[Stored records]
== Segment start ==

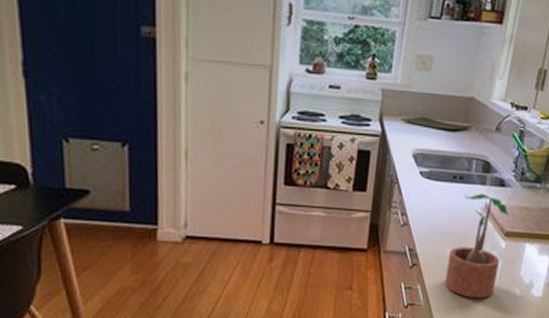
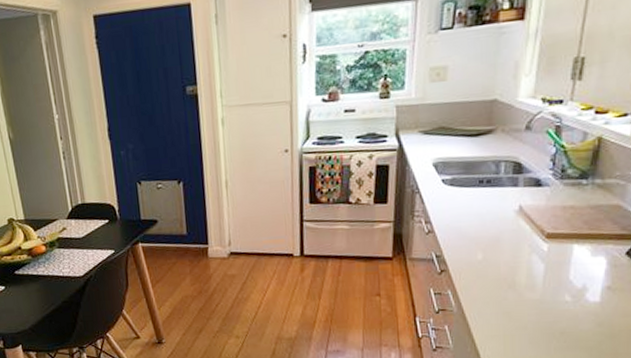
potted plant: present [444,193,510,299] -> none [478,195,551,304]

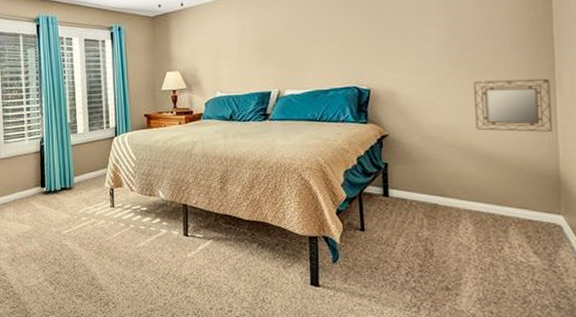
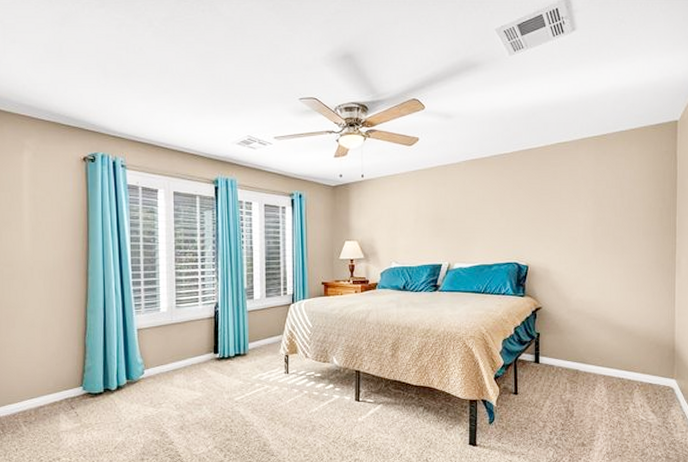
home mirror: present [474,78,553,132] -> none [613,261,672,308]

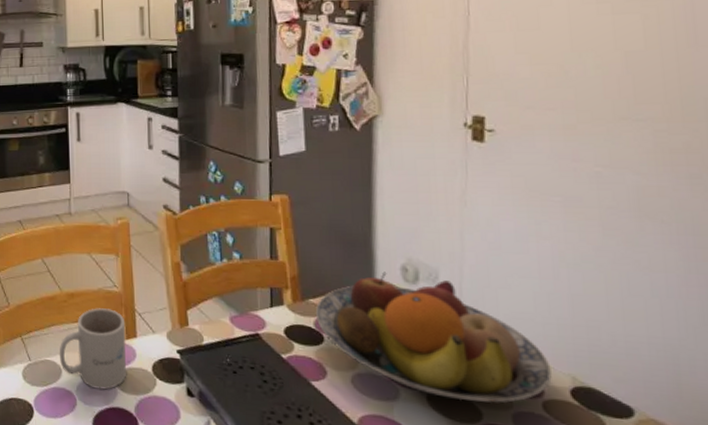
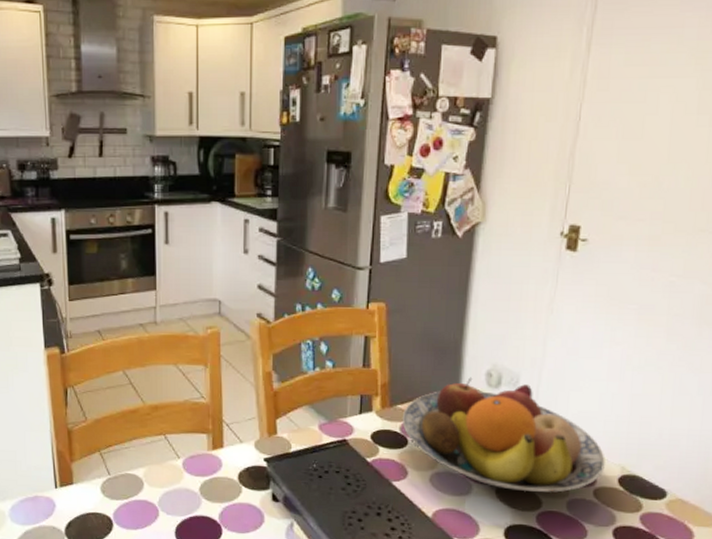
mug: present [59,308,126,390] -> none [141,420,211,500]

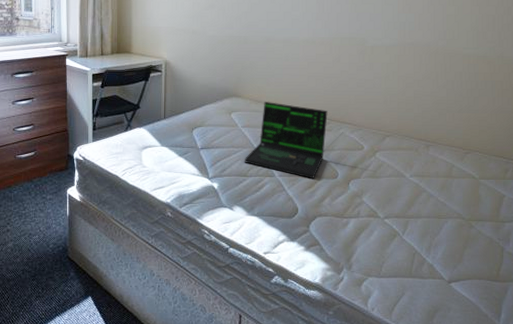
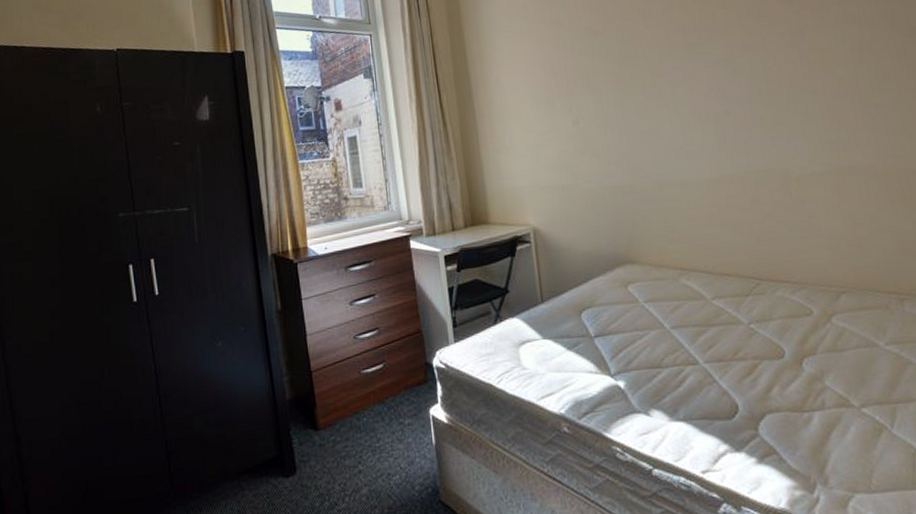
laptop: present [244,102,344,179] -> none [654,265,782,363]

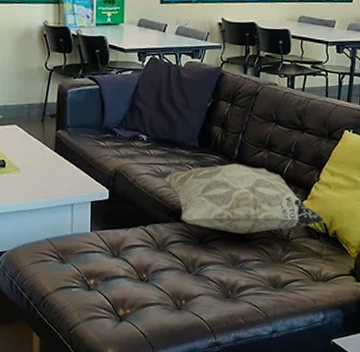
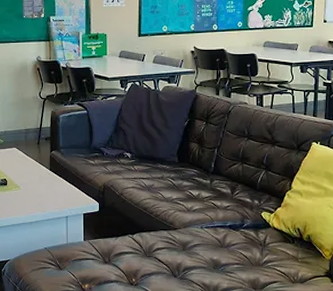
decorative pillow: present [163,163,323,234] -> none [147,176,297,240]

== Segment end ==

▶ _Work task_
Write out exactly, and only, the lines from the line holding "mug: present [59,308,126,390]" through the end of the data, inclusive, without any pictures.

▶ _Solution_
mug: present [59,308,126,390] -> none [141,420,211,500]

laptop: present [244,102,344,179] -> none [654,265,782,363]

decorative pillow: present [163,163,323,234] -> none [147,176,297,240]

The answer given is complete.